Items listed in a dataset
--------------------------------------------------

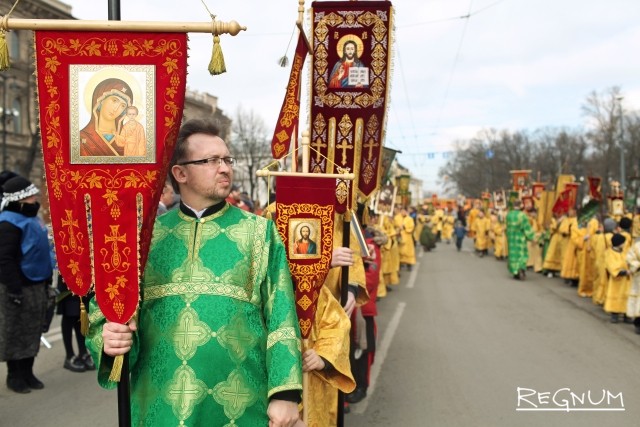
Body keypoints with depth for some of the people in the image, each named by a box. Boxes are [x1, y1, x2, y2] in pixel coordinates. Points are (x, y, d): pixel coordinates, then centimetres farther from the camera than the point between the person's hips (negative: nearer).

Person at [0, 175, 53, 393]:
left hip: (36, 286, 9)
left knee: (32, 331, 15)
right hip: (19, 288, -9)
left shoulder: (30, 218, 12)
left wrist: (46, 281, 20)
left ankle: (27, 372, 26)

--------------------------------------------------

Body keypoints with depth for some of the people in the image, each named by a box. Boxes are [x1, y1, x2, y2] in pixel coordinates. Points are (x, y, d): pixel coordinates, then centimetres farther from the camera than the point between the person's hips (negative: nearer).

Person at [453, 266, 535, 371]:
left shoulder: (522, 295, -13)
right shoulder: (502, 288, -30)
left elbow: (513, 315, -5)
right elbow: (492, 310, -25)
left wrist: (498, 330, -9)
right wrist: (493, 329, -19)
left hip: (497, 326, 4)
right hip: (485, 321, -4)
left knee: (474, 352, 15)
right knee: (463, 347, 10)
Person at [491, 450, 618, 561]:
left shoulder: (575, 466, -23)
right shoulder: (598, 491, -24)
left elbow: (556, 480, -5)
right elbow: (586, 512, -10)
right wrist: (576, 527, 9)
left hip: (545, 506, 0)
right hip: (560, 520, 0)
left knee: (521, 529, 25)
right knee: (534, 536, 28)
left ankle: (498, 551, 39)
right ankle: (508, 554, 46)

--------------------------------------------------

__EXERCISE PROMPT__:
Rewrite the stretch of lines from the one containing "left elbow: (513, 315, -5)" through the one containing "left ankle: (498, 551, 39)", both included, and raise every keypoint coordinate and depth value by 30. Keep all other lines in that stretch unchanged.

__EXERCISE SOLUTION__:
left elbow: (543, 345, 25)
right elbow: (522, 340, 5)
left wrist: (528, 360, 21)
right wrist: (523, 359, 11)
left hip: (527, 356, 34)
right hip: (515, 351, 26)
left knee: (504, 382, 45)
right knee: (493, 377, 40)
Person at [491, 450, 618, 561]:
left shoulder: (605, 496, 7)
right shoulder: (628, 521, 6)
left elbow: (586, 510, 25)
right elbow: (616, 542, 20)
right wrist: (606, 557, 39)
left hip: (575, 536, 30)
right hip: (590, 550, 30)
left knee: (551, 559, 55)
right knee: (564, 566, 58)
left ankle: (528, 581, 69)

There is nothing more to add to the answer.